Para lo último dejamos una experiencia que nos parece muy útil y que vimos en Camagüey, sugerida por uno de los fotógrafos del Instituto Nacional de Cine, en su afán de tomar vistas “animadas” de la ciudad. Esa experiencia es la de los recitales “relámpagos”. Consisten en que los poetas se lanzan a la calle y escogen un lugar apropiado para decir uno o dos poemas, aprovechando la afluencia de público. ¿Qué ocurre? Que la gente se aproxima, aplaude, grita, pide más… a condición de que los poemas sean cortos, pues nadie está dispuesto, bajo el sol y en plena vía pública, a aguantarse el Niágara. Hemos oído decir que esto se hace también en España, hasta que llega la policía franquista. ¿Por qué no hacerlo en Cuba, donde cuando lleguen los milicianos no harán otra cosa que aplaudir y confraternizar con la audiencia popular?

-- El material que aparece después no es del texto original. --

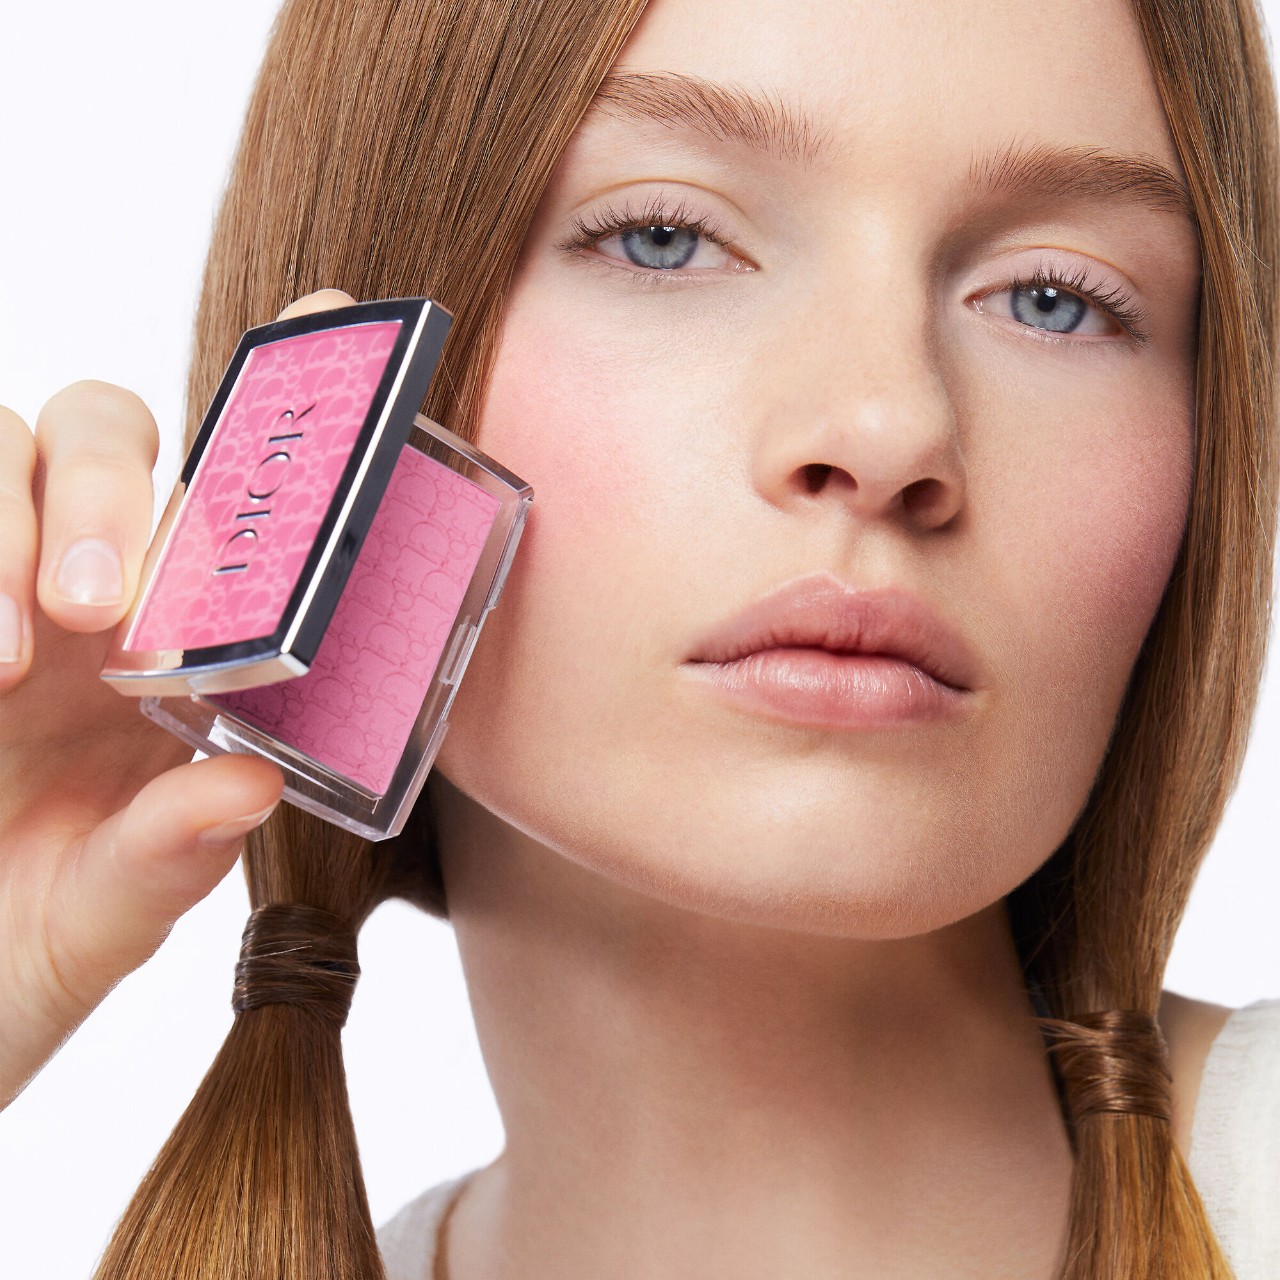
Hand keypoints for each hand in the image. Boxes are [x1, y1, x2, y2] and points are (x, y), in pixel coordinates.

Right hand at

Resumen: el Encuentro ha sido útil, aunque pudo serlo más; el trabajo de sus organizadores, heroico. Queda sembrada una semilla que será árbol pronto.

Y aún las mismas fallas en el trabajo, los errores debidos a la inexperiencia tanto como a la escasez de medios que los habrían evitado, serán objeto de fructuoso estudio, no sólo por los amigos camagüeyanos, sino por los que tengamos algún día que enfrentamos a tareas semejantes.